*** Task material ***

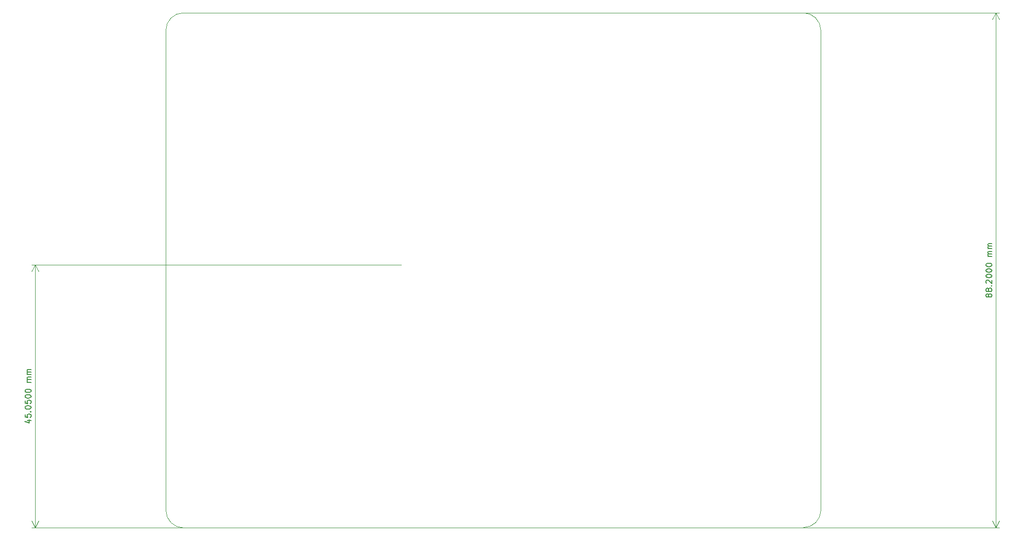
<source format=gbr>
%TF.GenerationSoftware,KiCad,Pcbnew,8.0.4*%
%TF.CreationDate,2024-09-07T15:05:54-07:00*%
%TF.ProjectId,PDB,5044422e-6b69-4636-9164-5f7063625858,rev?*%
%TF.SameCoordinates,Original*%
%TF.FileFunction,Profile,NP*%
%FSLAX46Y46*%
G04 Gerber Fmt 4.6, Leading zero omitted, Abs format (unit mm)*
G04 Created by KiCad (PCBNEW 8.0.4) date 2024-09-07 15:05:54*
%MOMM*%
%LPD*%
G01*
G04 APERTURE LIST*
%TA.AperFunction,Profile*%
%ADD10C,0.100000*%
%TD*%
%ADD11C,0.150000*%
G04 APERTURE END LIST*
D10*
X57550000Y-19900000D02*
G75*
G02*
X60550000Y-16900000I3000000J0D01*
G01*
X169650000Y-102150000D02*
G75*
G02*
X166700000Y-105100000I-2950000J0D01*
G01*
X60550000Y-16900000D02*
X166650000Y-16900000D01*
X60550000Y-105150000D02*
G75*
G02*
X57550000Y-102150000I0J3000000D01*
G01*
X166700000Y-105100000D02*
X60550000Y-105150000D01*
X166650000Y-16900000D02*
G75*
G02*
X169650000Y-19900000I0J-3000000D01*
G01*
X169650000Y-19900000D02*
X169650000Y-102150000D01*
X57550000Y-102150000D02*
X57550000Y-19900000D01*
D11*
X198333390Y-65428570D02*
X198285771Y-65523808D01*
X198285771Y-65523808D02*
X198238152Y-65571427D01*
X198238152Y-65571427D02*
X198142914Y-65619046D01*
X198142914Y-65619046D02*
X198095295Y-65619046D01*
X198095295Y-65619046D02*
X198000057Y-65571427D01*
X198000057Y-65571427D02*
X197952438Y-65523808D01*
X197952438Y-65523808D02*
X197904819Y-65428570D01*
X197904819Y-65428570D02*
X197904819Y-65238094D01*
X197904819Y-65238094D02*
X197952438Y-65142856D01*
X197952438Y-65142856D02*
X198000057Y-65095237D01*
X198000057Y-65095237D02*
X198095295Y-65047618D01*
X198095295Y-65047618D02*
X198142914Y-65047618D01*
X198142914Y-65047618D02*
X198238152Y-65095237D01*
X198238152Y-65095237D02*
X198285771Y-65142856D01*
X198285771Y-65142856D02*
X198333390Y-65238094D01*
X198333390Y-65238094D02*
X198333390Y-65428570D01*
X198333390Y-65428570D02*
X198381009Y-65523808D01*
X198381009Y-65523808D02*
X198428628Y-65571427D01*
X198428628Y-65571427D02*
X198523866Y-65619046D01*
X198523866Y-65619046D02*
X198714342Y-65619046D01*
X198714342Y-65619046D02*
X198809580Y-65571427D01*
X198809580Y-65571427D02*
X198857200Y-65523808D01*
X198857200Y-65523808D02*
X198904819Y-65428570D01*
X198904819Y-65428570D02*
X198904819Y-65238094D01*
X198904819Y-65238094D02*
X198857200Y-65142856D01*
X198857200Y-65142856D02*
X198809580Y-65095237D01*
X198809580Y-65095237D02*
X198714342Y-65047618D01*
X198714342Y-65047618D02*
X198523866Y-65047618D01*
X198523866Y-65047618D02*
X198428628Y-65095237D01*
X198428628Y-65095237D02*
X198381009Y-65142856D01*
X198381009Y-65142856D02*
X198333390Y-65238094D01*
X198333390Y-64476189D02*
X198285771Y-64571427D01*
X198285771Y-64571427D02*
X198238152Y-64619046D01*
X198238152Y-64619046D02*
X198142914Y-64666665D01*
X198142914Y-64666665D02*
X198095295Y-64666665D01*
X198095295Y-64666665D02*
X198000057Y-64619046D01*
X198000057Y-64619046D02*
X197952438Y-64571427D01*
X197952438Y-64571427D02*
X197904819Y-64476189D01*
X197904819Y-64476189D02*
X197904819Y-64285713D01*
X197904819Y-64285713D02*
X197952438Y-64190475D01*
X197952438Y-64190475D02*
X198000057Y-64142856D01*
X198000057Y-64142856D02*
X198095295Y-64095237D01*
X198095295Y-64095237D02*
X198142914Y-64095237D01*
X198142914Y-64095237D02*
X198238152Y-64142856D01*
X198238152Y-64142856D02*
X198285771Y-64190475D01*
X198285771Y-64190475D02*
X198333390Y-64285713D01*
X198333390Y-64285713D02*
X198333390Y-64476189D01*
X198333390Y-64476189D02*
X198381009Y-64571427D01*
X198381009Y-64571427D02*
X198428628Y-64619046D01*
X198428628Y-64619046D02*
X198523866Y-64666665D01*
X198523866Y-64666665D02*
X198714342Y-64666665D01*
X198714342Y-64666665D02*
X198809580Y-64619046D01*
X198809580Y-64619046D02*
X198857200Y-64571427D01*
X198857200Y-64571427D02*
X198904819Y-64476189D01*
X198904819Y-64476189D02*
X198904819Y-64285713D01*
X198904819Y-64285713D02*
X198857200Y-64190475D01*
X198857200Y-64190475D02*
X198809580Y-64142856D01*
X198809580Y-64142856D02*
X198714342Y-64095237D01*
X198714342Y-64095237D02*
X198523866Y-64095237D01*
X198523866Y-64095237D02*
X198428628Y-64142856D01*
X198428628Y-64142856D02*
X198381009Y-64190475D01*
X198381009Y-64190475D02*
X198333390Y-64285713D01*
X198809580Y-63666665D02*
X198857200Y-63619046D01*
X198857200Y-63619046D02*
X198904819Y-63666665D01*
X198904819Y-63666665D02*
X198857200Y-63714284D01*
X198857200Y-63714284D02*
X198809580Y-63666665D01*
X198809580Y-63666665D02*
X198904819Y-63666665D01*
X198000057Y-63238094D02*
X197952438Y-63190475D01*
X197952438Y-63190475D02*
X197904819Y-63095237D01*
X197904819Y-63095237D02*
X197904819Y-62857142D01*
X197904819Y-62857142D02*
X197952438Y-62761904D01*
X197952438Y-62761904D02*
X198000057Y-62714285D01*
X198000057Y-62714285D02*
X198095295Y-62666666D01*
X198095295Y-62666666D02*
X198190533Y-62666666D01*
X198190533Y-62666666D02*
X198333390Y-62714285D01*
X198333390Y-62714285D02*
X198904819Y-63285713D01*
X198904819Y-63285713D02*
X198904819Y-62666666D01*
X197904819Y-62047618D02*
X197904819Y-61952380D01*
X197904819Y-61952380D02*
X197952438Y-61857142D01*
X197952438Y-61857142D02*
X198000057Y-61809523D01*
X198000057Y-61809523D02*
X198095295Y-61761904D01*
X198095295Y-61761904D02*
X198285771Y-61714285D01*
X198285771Y-61714285D02*
X198523866Y-61714285D01*
X198523866Y-61714285D02*
X198714342Y-61761904D01*
X198714342Y-61761904D02*
X198809580Y-61809523D01*
X198809580Y-61809523D02*
X198857200Y-61857142D01*
X198857200Y-61857142D02*
X198904819Y-61952380D01*
X198904819Y-61952380D02*
X198904819Y-62047618D01*
X198904819Y-62047618D02*
X198857200Y-62142856D01*
X198857200Y-62142856D02*
X198809580Y-62190475D01*
X198809580Y-62190475D02*
X198714342Y-62238094D01*
X198714342Y-62238094D02*
X198523866Y-62285713D01*
X198523866Y-62285713D02*
X198285771Y-62285713D01*
X198285771Y-62285713D02*
X198095295Y-62238094D01*
X198095295Y-62238094D02*
X198000057Y-62190475D01*
X198000057Y-62190475D02*
X197952438Y-62142856D01*
X197952438Y-62142856D02*
X197904819Y-62047618D01*
X197904819Y-61095237D02*
X197904819Y-60999999D01*
X197904819Y-60999999D02*
X197952438Y-60904761D01*
X197952438Y-60904761D02*
X198000057Y-60857142D01*
X198000057Y-60857142D02*
X198095295Y-60809523D01*
X198095295Y-60809523D02*
X198285771Y-60761904D01*
X198285771Y-60761904D02*
X198523866Y-60761904D01*
X198523866Y-60761904D02*
X198714342Y-60809523D01*
X198714342Y-60809523D02*
X198809580Y-60857142D01*
X198809580Y-60857142D02*
X198857200Y-60904761D01*
X198857200Y-60904761D02*
X198904819Y-60999999D01*
X198904819Y-60999999D02*
X198904819Y-61095237D01*
X198904819Y-61095237D02*
X198857200Y-61190475D01*
X198857200Y-61190475D02*
X198809580Y-61238094D01*
X198809580Y-61238094D02*
X198714342Y-61285713D01*
X198714342Y-61285713D02*
X198523866Y-61333332D01*
X198523866Y-61333332D02*
X198285771Y-61333332D01*
X198285771Y-61333332D02*
X198095295Y-61285713D01*
X198095295Y-61285713D02*
X198000057Y-61238094D01*
X198000057Y-61238094D02*
X197952438Y-61190475D01*
X197952438Y-61190475D02*
X197904819Y-61095237D01*
X197904819Y-60142856D02*
X197904819Y-60047618D01*
X197904819Y-60047618D02*
X197952438Y-59952380D01*
X197952438Y-59952380D02*
X198000057Y-59904761D01*
X198000057Y-59904761D02*
X198095295Y-59857142D01*
X198095295Y-59857142D02*
X198285771Y-59809523D01*
X198285771Y-59809523D02*
X198523866Y-59809523D01*
X198523866Y-59809523D02*
X198714342Y-59857142D01*
X198714342Y-59857142D02*
X198809580Y-59904761D01*
X198809580Y-59904761D02*
X198857200Y-59952380D01*
X198857200Y-59952380D02*
X198904819Y-60047618D01*
X198904819Y-60047618D02*
X198904819Y-60142856D01*
X198904819Y-60142856D02*
X198857200Y-60238094D01*
X198857200Y-60238094D02*
X198809580Y-60285713D01*
X198809580Y-60285713D02*
X198714342Y-60333332D01*
X198714342Y-60333332D02*
X198523866Y-60380951D01*
X198523866Y-60380951D02*
X198285771Y-60380951D01*
X198285771Y-60380951D02*
X198095295Y-60333332D01*
X198095295Y-60333332D02*
X198000057Y-60285713D01*
X198000057Y-60285713D02*
X197952438Y-60238094D01*
X197952438Y-60238094D02*
X197904819Y-60142856D01*
X198904819Y-58619046D02*
X198238152Y-58619046D01*
X198333390Y-58619046D02*
X198285771Y-58571427D01*
X198285771Y-58571427D02*
X198238152Y-58476189D01*
X198238152Y-58476189D02*
X198238152Y-58333332D01*
X198238152Y-58333332D02*
X198285771Y-58238094D01*
X198285771Y-58238094D02*
X198381009Y-58190475D01*
X198381009Y-58190475D02*
X198904819Y-58190475D01*
X198381009Y-58190475D02*
X198285771Y-58142856D01*
X198285771Y-58142856D02*
X198238152Y-58047618D01*
X198238152Y-58047618D02*
X198238152Y-57904761D01*
X198238152Y-57904761D02*
X198285771Y-57809522D01*
X198285771Y-57809522D02*
X198381009Y-57761903D01*
X198381009Y-57761903D02*
X198904819Y-57761903D01*
X198904819Y-57285713D02*
X198238152Y-57285713D01*
X198333390Y-57285713D02*
X198285771Y-57238094D01*
X198285771Y-57238094D02*
X198238152Y-57142856D01*
X198238152Y-57142856D02*
X198238152Y-56999999D01*
X198238152Y-56999999D02*
X198285771Y-56904761D01*
X198285771Y-56904761D02*
X198381009Y-56857142D01*
X198381009Y-56857142D02*
X198904819Y-56857142D01*
X198381009Y-56857142D02*
X198285771Y-56809523D01*
X198285771Y-56809523D02*
X198238152Y-56714285D01*
X198238152Y-56714285D02*
X198238152Y-56571428D01*
X198238152Y-56571428D02*
X198285771Y-56476189D01*
X198285771Y-56476189D02*
X198381009Y-56428570D01*
X198381009Y-56428570D02*
X198904819Y-56428570D01*
D10*
X157150000Y-105100000D02*
X200186420Y-105100000D01*
X200186420Y-16900000D02*
X157150000Y-16900000D01*
X199600000Y-105100000D02*
X199600000Y-16900000D01*
X199600000Y-105100000D02*
X199600000Y-16900000D01*
X199600000Y-105100000D02*
X199013579Y-103973496D01*
X199600000Y-105100000D02*
X200186421Y-103973496D01*
X199600000Y-16900000D02*
X200186421Y-18026504D01*
X199600000Y-16900000D02*
X199013579Y-18026504D01*
D11*
X33788152Y-86717856D02*
X34454819Y-86717856D01*
X33407200Y-86955951D02*
X34121485Y-87194046D01*
X34121485Y-87194046D02*
X34121485Y-86574999D01*
X33454819Y-85717856D02*
X33454819Y-86194046D01*
X33454819Y-86194046D02*
X33931009Y-86241665D01*
X33931009Y-86241665D02*
X33883390Y-86194046D01*
X33883390Y-86194046D02*
X33835771Y-86098808D01*
X33835771Y-86098808D02*
X33835771Y-85860713D01*
X33835771Y-85860713D02*
X33883390Y-85765475D01*
X33883390Y-85765475D02*
X33931009Y-85717856D01*
X33931009Y-85717856D02*
X34026247Y-85670237D01*
X34026247Y-85670237D02*
X34264342Y-85670237D01*
X34264342Y-85670237D02*
X34359580Y-85717856D01*
X34359580Y-85717856D02*
X34407200Y-85765475D01*
X34407200Y-85765475D02*
X34454819Y-85860713D01*
X34454819Y-85860713D02*
X34454819Y-86098808D01*
X34454819Y-86098808D02*
X34407200Y-86194046D01*
X34407200Y-86194046D02*
X34359580Y-86241665D01*
X34359580Y-85241665D02*
X34407200Y-85194046D01*
X34407200Y-85194046D02*
X34454819Y-85241665D01*
X34454819Y-85241665D02*
X34407200Y-85289284D01*
X34407200Y-85289284D02*
X34359580Y-85241665D01*
X34359580Y-85241665D02*
X34454819Y-85241665D01*
X33454819Y-84574999D02*
X33454819Y-84479761D01*
X33454819Y-84479761D02*
X33502438Y-84384523D01*
X33502438Y-84384523D02*
X33550057Y-84336904D01*
X33550057Y-84336904D02*
X33645295Y-84289285D01*
X33645295Y-84289285D02*
X33835771Y-84241666D01*
X33835771Y-84241666D02*
X34073866Y-84241666D01*
X34073866Y-84241666D02*
X34264342Y-84289285D01*
X34264342Y-84289285D02*
X34359580Y-84336904D01*
X34359580Y-84336904D02*
X34407200Y-84384523D01*
X34407200Y-84384523D02*
X34454819Y-84479761D01*
X34454819Y-84479761D02*
X34454819Y-84574999D01*
X34454819Y-84574999D02*
X34407200Y-84670237D01*
X34407200Y-84670237D02*
X34359580Y-84717856D01*
X34359580Y-84717856D02*
X34264342Y-84765475D01*
X34264342Y-84765475D02*
X34073866Y-84813094D01*
X34073866Y-84813094D02*
X33835771Y-84813094D01*
X33835771Y-84813094D02*
X33645295Y-84765475D01*
X33645295Y-84765475D02*
X33550057Y-84717856D01*
X33550057Y-84717856D02*
X33502438Y-84670237D01*
X33502438Y-84670237D02*
X33454819Y-84574999D01*
X33454819Y-83336904D02*
X33454819Y-83813094D01*
X33454819Y-83813094D02*
X33931009Y-83860713D01*
X33931009Y-83860713D02*
X33883390Y-83813094D01*
X33883390Y-83813094D02*
X33835771Y-83717856D01*
X33835771Y-83717856D02*
X33835771Y-83479761D01*
X33835771Y-83479761D02*
X33883390Y-83384523D01*
X33883390Y-83384523D02*
X33931009Y-83336904D01*
X33931009Y-83336904D02*
X34026247Y-83289285D01*
X34026247Y-83289285D02*
X34264342Y-83289285D01*
X34264342Y-83289285D02*
X34359580Y-83336904D01*
X34359580Y-83336904D02*
X34407200Y-83384523D01*
X34407200Y-83384523D02*
X34454819Y-83479761D01*
X34454819Y-83479761D02*
X34454819Y-83717856D01*
X34454819Y-83717856D02*
X34407200Y-83813094D01*
X34407200Y-83813094D02*
X34359580Y-83860713D01*
X33454819Y-82670237D02*
X33454819Y-82574999D01*
X33454819Y-82574999D02*
X33502438Y-82479761D01*
X33502438Y-82479761D02*
X33550057Y-82432142D01*
X33550057Y-82432142D02*
X33645295Y-82384523D01*
X33645295Y-82384523D02*
X33835771Y-82336904D01*
X33835771Y-82336904D02*
X34073866Y-82336904D01*
X34073866Y-82336904D02*
X34264342Y-82384523D01*
X34264342Y-82384523D02*
X34359580Y-82432142D01*
X34359580Y-82432142D02*
X34407200Y-82479761D01*
X34407200Y-82479761D02*
X34454819Y-82574999D01*
X34454819Y-82574999D02*
X34454819Y-82670237D01*
X34454819Y-82670237D02*
X34407200Y-82765475D01*
X34407200Y-82765475D02*
X34359580Y-82813094D01*
X34359580Y-82813094D02*
X34264342Y-82860713D01*
X34264342Y-82860713D02*
X34073866Y-82908332D01*
X34073866Y-82908332D02*
X33835771Y-82908332D01*
X33835771Y-82908332D02*
X33645295Y-82860713D01*
X33645295Y-82860713D02*
X33550057Y-82813094D01*
X33550057Y-82813094D02*
X33502438Y-82765475D01*
X33502438Y-82765475D02*
X33454819Y-82670237D01*
X33454819Y-81717856D02*
X33454819Y-81622618D01*
X33454819Y-81622618D02*
X33502438Y-81527380D01*
X33502438Y-81527380D02*
X33550057Y-81479761D01*
X33550057Y-81479761D02*
X33645295Y-81432142D01*
X33645295Y-81432142D02*
X33835771Y-81384523D01*
X33835771Y-81384523D02*
X34073866Y-81384523D01*
X34073866Y-81384523D02*
X34264342Y-81432142D01*
X34264342Y-81432142D02*
X34359580Y-81479761D01*
X34359580Y-81479761D02*
X34407200Y-81527380D01*
X34407200Y-81527380D02*
X34454819Y-81622618D01*
X34454819Y-81622618D02*
X34454819Y-81717856D01*
X34454819Y-81717856D02*
X34407200Y-81813094D01*
X34407200Y-81813094D02*
X34359580Y-81860713D01*
X34359580Y-81860713D02*
X34264342Y-81908332D01*
X34264342Y-81908332D02*
X34073866Y-81955951D01*
X34073866Y-81955951D02*
X33835771Y-81955951D01*
X33835771Y-81955951D02*
X33645295Y-81908332D01*
X33645295Y-81908332D02*
X33550057Y-81860713D01*
X33550057Y-81860713D02*
X33502438Y-81813094D01*
X33502438Y-81813094D02*
X33454819Y-81717856D01*
X34454819Y-80194046D02*
X33788152Y-80194046D01*
X33883390Y-80194046D02*
X33835771Y-80146427D01*
X33835771Y-80146427D02*
X33788152Y-80051189D01*
X33788152Y-80051189D02*
X33788152Y-79908332D01*
X33788152Y-79908332D02*
X33835771Y-79813094D01*
X33835771Y-79813094D02*
X33931009Y-79765475D01*
X33931009Y-79765475D02*
X34454819Y-79765475D01*
X33931009Y-79765475D02*
X33835771Y-79717856D01*
X33835771Y-79717856D02*
X33788152Y-79622618D01*
X33788152Y-79622618D02*
X33788152Y-79479761D01*
X33788152Y-79479761D02*
X33835771Y-79384522D01*
X33835771Y-79384522D02*
X33931009Y-79336903D01*
X33931009Y-79336903D02*
X34454819Y-79336903D01*
X34454819Y-78860713D02*
X33788152Y-78860713D01*
X33883390Y-78860713D02*
X33835771Y-78813094D01*
X33835771Y-78813094D02*
X33788152Y-78717856D01*
X33788152Y-78717856D02*
X33788152Y-78574999D01*
X33788152Y-78574999D02*
X33835771Y-78479761D01*
X33835771Y-78479761D02*
X33931009Y-78432142D01*
X33931009Y-78432142D02*
X34454819Y-78432142D01*
X33931009Y-78432142D02*
X33835771Y-78384523D01*
X33835771Y-78384523D02*
X33788152Y-78289285D01*
X33788152Y-78289285D02*
X33788152Y-78146428D01*
X33788152Y-78146428D02*
X33835771Y-78051189D01*
X33835771Y-78051189D02*
X33931009Y-78003570D01*
X33931009Y-78003570D02*
X34454819Y-78003570D01*
D10*
X97850000Y-60050000D02*
X34563580Y-60050000D01*
X34563580Y-105100000D02*
X97800000Y-105100000D01*
X35150000Y-60050000D02*
X35150000Y-105100000D01*
X35150000Y-60050000D02*
X35150000Y-105100000D01*
X35150000Y-60050000D02*
X35736421Y-61176504D01*
X35150000Y-60050000D02*
X34563579Y-61176504D01*
X35150000Y-105100000D02*
X34563579Y-103973496D01*
X35150000Y-105100000D02*
X35736421Y-103973496D01*
M02*

</source>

*** End of Task material ***

> **Job item**
Please return the span of lines above that opens with the one containing "X34563579Y-61176504D01*" and closes with the final line, both included, exactly as written and nothing more.

> **Exercise solution**
X34563579Y-61176504D01*
X35150000Y-105100000D02*
X34563579Y-103973496D01*
X35150000Y-105100000D02*
X35736421Y-103973496D01*
M02*

</source>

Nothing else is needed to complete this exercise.